# Exercise requirements
Transcribe the lines exactly, beginning with the one that contains "Check Availability At" and ending with the final line of the records. Do not transcribe pictures.

*** Opening Recorded data ***

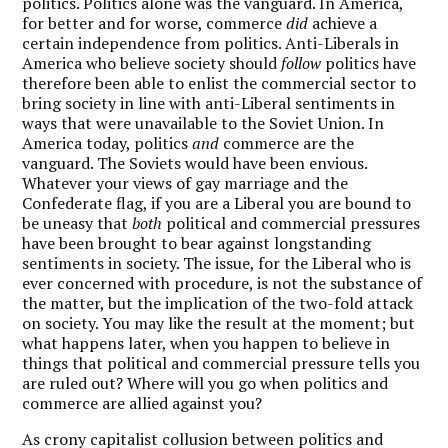
politics. Politics alone was the vanguard. In America,
for better and for worse, commerce
did
achieve a
certain independence from politics. Anti-Liberals in
America who believe society should
follow
politics have
therefore been able to enlist the commercial sector to
bring society in line with anti-Liberal sentiments in
ways that were unavailable to the Soviet Union. In
America today, politics
and
commerce are the
vanguard. The Soviets would have been envious.
Whatever your views of gay marriage and the
Confederate flag, if you are a Liberal you are bound to
be uneasy that
both
political and commercial pressures
have been brought to bear against longstanding
sentiments in society. The issue, for the Liberal who is
ever concerned with procedure, is not the substance of
the matter, but the implication of the two-fold attack
on society. You may like the result at the moment; but
what happens later, when you happen to believe in
things that political and commercial pressure tells you
are ruled out? Where will you go when politics and
commerce are allied against you?
As crony capitalist collusion between politics and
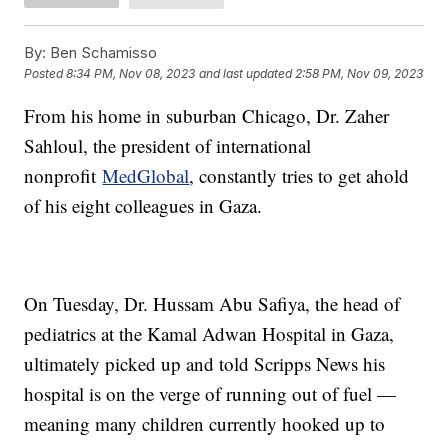
By:
Ben Schamisso
Posted
8:34 PM, Nov 08, 2023
and last updated
2:58 PM, Nov 09, 2023
From his home in suburban Chicago, Dr. Zaher
Sahloul, the president of international
nonprofit
MedGlobal
, constantly tries to get ahold
of his eight colleagues in Gaza.
On Tuesday, Dr. Hussam Abu Safiya, the head of
pediatrics at the Kamal Adwan Hospital in Gaza,
ultimately picked up and told Scripps News his
hospital is on the verge of running out of fuel —
meaning many children currently hooked up to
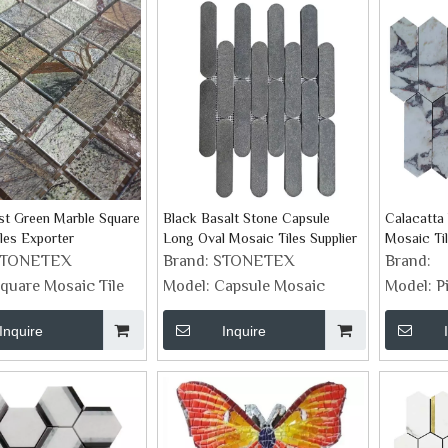
st Green Marble Square
Black Basalt Stone Capsule
Calacatta 
les Exporter
Long Oval Mosaic Tiles Supplier
Mosaic Ti
STONETEX
Brand:
STONETEX
Brand:
quare Mosaic Tile
Model:
Capsule Mosaic
Model:
P
Inquire
Inquire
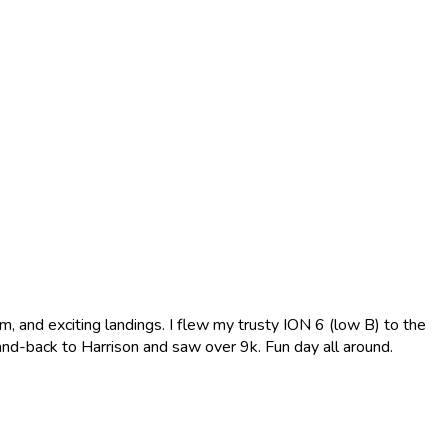
, and exciting landings. I flew my trusty ION 6 (low B) to the
-and-back to Harrison and saw over 9k. Fun day all around.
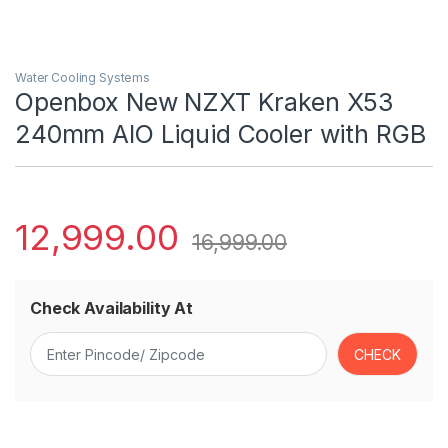
Water Cooling Systems
Openbox New NZXT Kraken X53
240mm AIO Liquid Cooler with RGB
12,999.00
16,999.00
Check Availability At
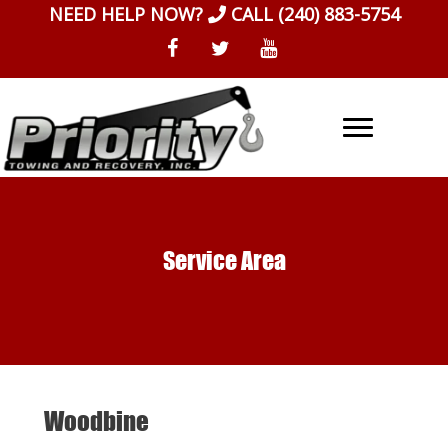
Skip
NEED HELP NOW?
CALL
(240) 883-5754
to
content
Service Area
Woodbine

*** Closing Recorded data ***

# Expected output
Check Availability At
Skip
NEED HELP NOW?
CALL
(240) 883-5754
to
content
Service Area
Woodbine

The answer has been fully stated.